Kremlin opponent Kara-Mursa moved to another prison camp

As of: January 30, 2024 4:21 p.m

Relatives of the imprisoned Kremlin opponent Kara-Mursa were very worried: contact with the 42-year-old activist had been broken off. Now it is clear: he was transferred to another prison camp – again in solitary confinement.

Contact with his relatives was briefly lost, but now, according to a media report, imprisoned Kremlin opponent Vladimir Kara-Mursa has reappeared in another Russian prison camp. His lawyer Maria Eismont reported that he was taken to Penal Colony No. 7 in the city of Omsk. He told her this in a letter, she told the independent Russian newspaper Novaya Gazeta. Kara-Mursa will be in solitary confinement for at least four months.

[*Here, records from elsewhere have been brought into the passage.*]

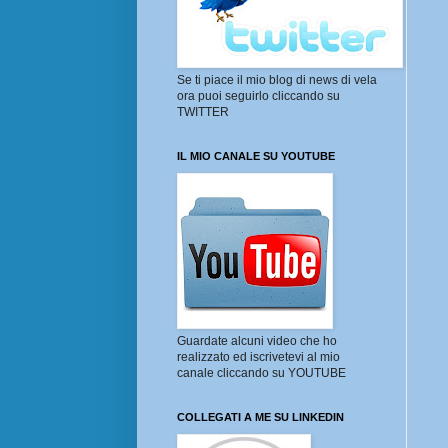
Se ti piace il mio blog di news di vela
ora puoi seguirlo cliccando su
TWITTER
IL MIO CANALE SU YOUTUBE
Guardate alcuni video che ho
realizzato ed iscrivetevi al mio
canale cliccando su YOUTUBE
COLLEGATI A ME SU LINKEDIN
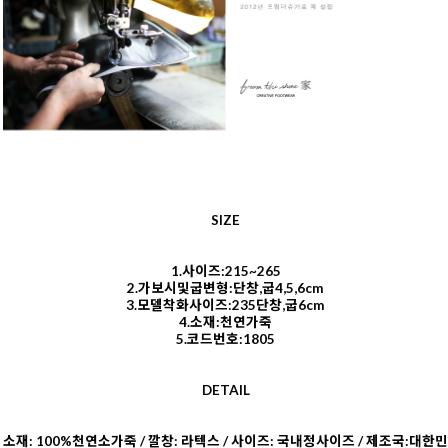
SIZE
1.사이즈:215~265
2.가보시및굽변형:단창,굽4,5,6cm
3.모델착화사이즈:235단창,굽6cm
4.소재:천연가죽
5.코드번호:1805
DETAIL
소재: 100%천연소가죽 / 깔창: 라텍스 / 사이즈: 국내정사이즈 / 제조국:대한민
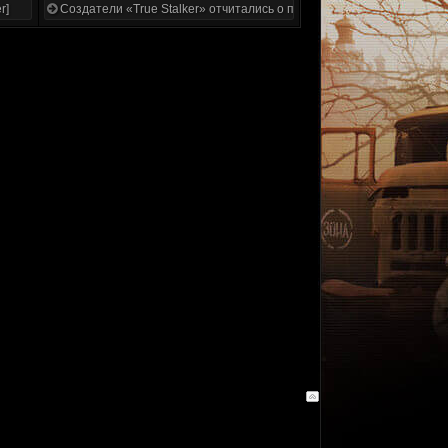
r]
Создатели «True Stalker» отчитались о проделанной работе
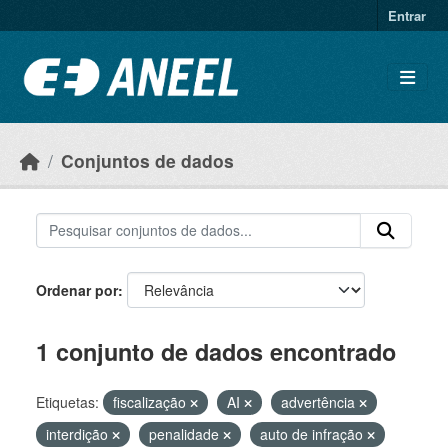
Ir para o conteúdo principal
Entrar
Conjuntos de dados
Ordenar por
1 conjunto de dados encontrado
Etiquetas:
fiscalização
AI
advertência
interdição
penalidade
auto de infração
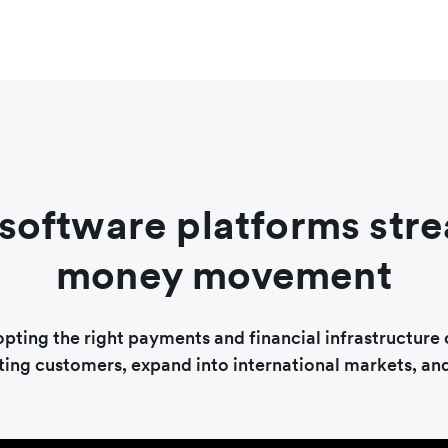
software platforms stre
money movement
pting the right payments and financial infrastructure
ing customers, expand into international markets, an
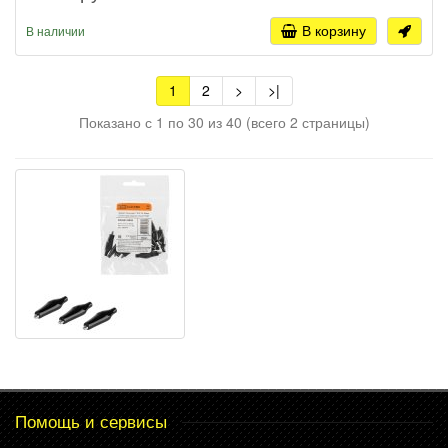
В корзину
В наличии
1
2
>
>|
Показано с 1 по 30 из 40 (всего 2 страницы)
Помощь и сервисы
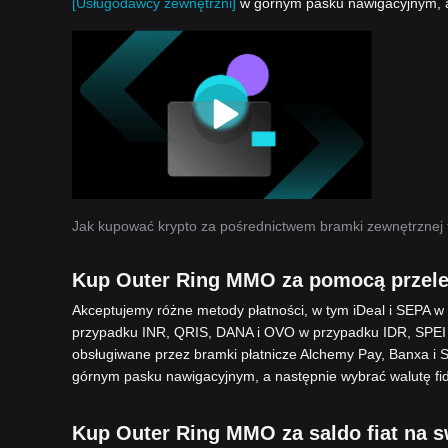
[Usługodawcy zewnętrzni]
w górnym pasku nawigacyjnym, a
Jak kupować krypto za pośrednictwem bramki zewnętrznej 
Kup Outer Ring MMO za pomocą prze
Akceptujemy różne metody płatności, w tym iDeal i SEPA 
przypadku INR, QRIS, DANA i OVO w przypadku IDR, SPEI
obsługiwane przez bramki płatnicze Alchemy Pay, Banxa i 
górnym pasku nawigacyjnym, a następnie wybrać walutę fid
Kup Outer Ring MMO za saldo fiat na s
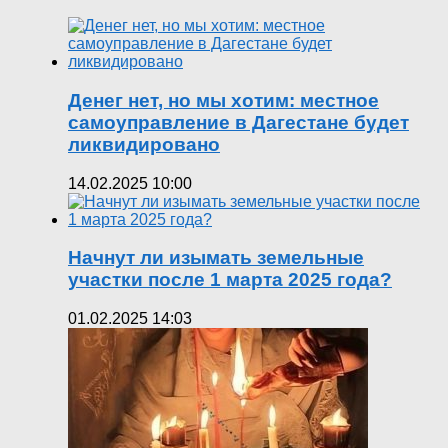
Денег нет, но мы хотим: местное
самоуправление в Дагестане будет
ликвидировано
14.02.2025 10:00
Начнут ли изымать земельные
участки после 1 марта 2025 года?
01.02.2025 14:03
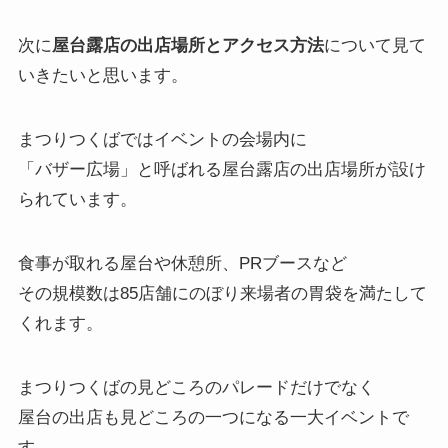
次に
屋台露店の出店場所とアクセス方法
について見て
いきたいと思います。
まつりつくばではイベントの会場内に
「バザー広場」と呼ばれる屋台露店の出店場所が設け
られています。
食事が取れる屋台や休憩所、PRブースなど
その規模数は85店舗にのぼり来場者の胃袋を満たして
くれます。
まつりつくばの見どころのパレードだけでなく
屋台の出店も見どころの一つになる一大イベントで
す。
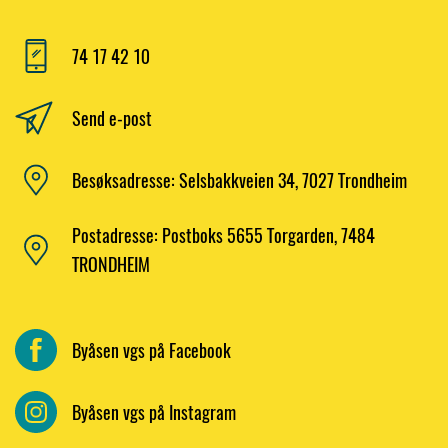
74 17 42 10
Send e-post
Besøksadresse: Selsbakkveien 34, 7027 Trondheim
Postadresse: Postboks 5655 Torgarden, 7484
TRONDHEIM
Byåsen vgs på Facebook
Byåsen vgs på Instagram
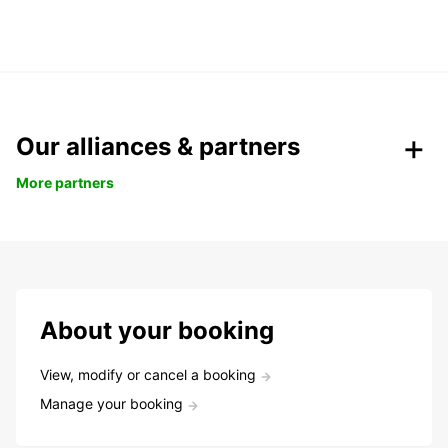
Our alliances & partners
More partners
About your booking
View, modify or cancel a booking
Manage your booking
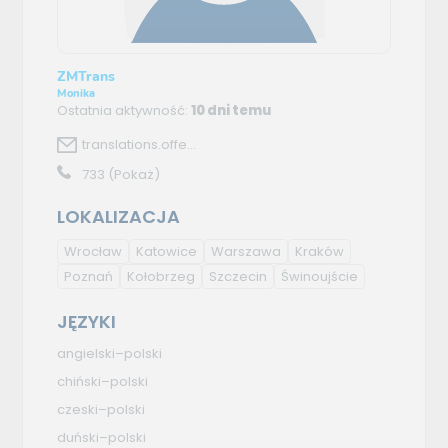
ZMTrans
Monika
Ostatnia aktywność:
10 dni temu
translations.offe...
733
(Pokaż)
LOKALIZACJA
Wrocław
Katowice
Warszawa
Kraków
Poznań
Kołobrzeg
Szczecin
Świnoujście
JĘZYKI
angielski–polski
chiński–polski
czeski–polski
duński–polski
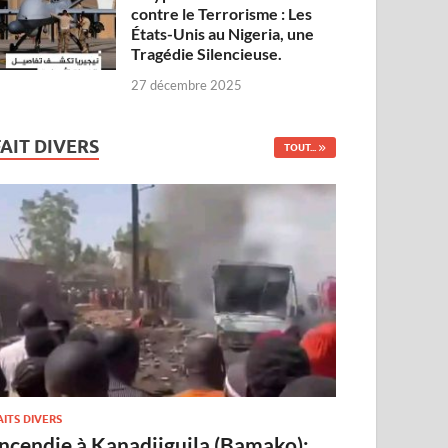
contre le Terrorisme : Les
États-Unis au Nigeria, une
Tragédie Silencieuse.
27 décembre 2025
FAIT DIVERS
TOUT...
AITS DIVERS
Incendie à Kanadjiguila (Bamako):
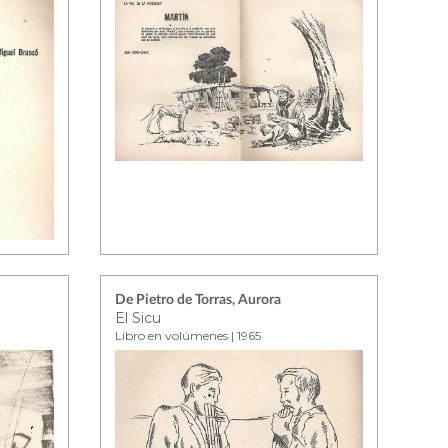
De Pietro de Torras, Aurora
El Sicu
Libro en volúmenes | 1965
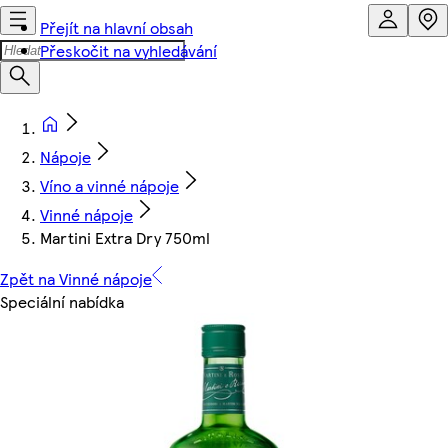
Přejít na hlavní obsah
Přeskočit na vyhledávání
Nápoje
Víno a vinné nápoje
Vinné nápoje
Martini Extra Dry 750ml
Zpět na Vinné nápoje
Speciální nabídka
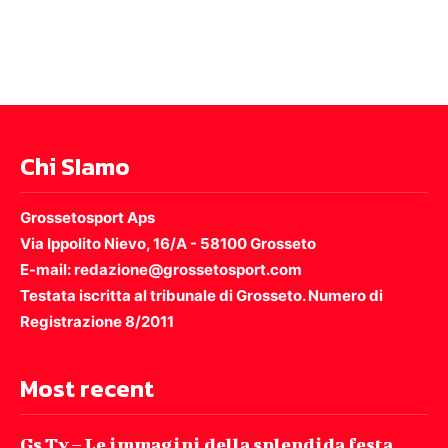
Chi SIamo
Grossetosport Aps
Via Ippolito Nievo, 16/A - 58100 Grosseto
E-mail: redazione@grossetosport.com
Testata iscritta al tribunale di Grosseto. Numero di
Registrazione 8/2011
Most recent
Gs Tv – Le immagini della splendida festa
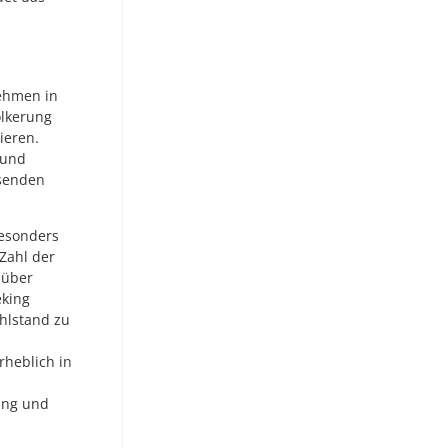
nehmen in
ölkerung
ieren.
 und
hsenden
besonders
Zahl der
 über
eking
hlstand zu
rheblich in
ung und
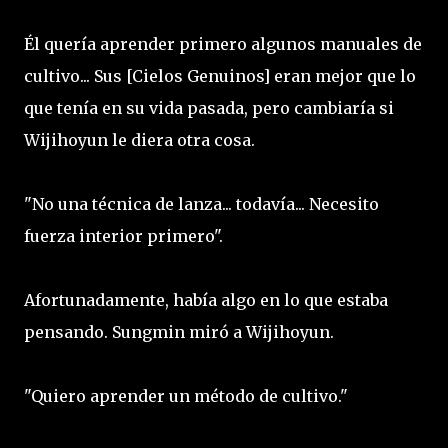
Él quería aprender primero algunos manuales de
cultivo... Sus [Cielos Genuinos] eran mejor que lo
que tenía en su vida pasada, pero cambiaría si
Wijihoyun le diera otra cosa.
"No una técnica de lanza... todavía... Necesito
fuerza interior primero".
Afortunadamente, había algo en lo que estaba
pensando. Sungmin miró a Wijihoyun.
"Quiero aprender un método de cultivo."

Accusation: disobeying orders

Another lawyer for Kara-Mursa, Vadim Prokhorov, posted a copy of the letter on Facebook. Kara-Mursa reported that prison representatives had accused him on Friday of disobeying an order. However, this was not given to him at all. It is a special penal colony in which there is a facility for “repeat offenders” like him, wrote Kara-Mursa. “I’m in isolation, of course,” but he’s doing well. He has enough food and the facility is warm.

The journalist and activist was sentenced to 25 years in a camp last April on charges of treason. Behind closed doors, he was found guilty of spreading “false information” about the Russian army and having ties to an “undesirable organization.” The Cambridge graduate had campaigned for Western sanctions against the Kremlin for years.

Survived two poison attacks

Kara-Mursa described the allegations against him as punishment for rebelling against Russian President Vladimir Putin. He survived two poisonings, for which he blamed the Kremlin. The 42-year-old is in poor health after the attacks.

It happens again and again that opponents of the regime who have been imprisoned in the Russian prison system literally disappear for a certain period of time and contact with families, friends and even lawyers is lost. Human rights activists criticize this practice as harassment.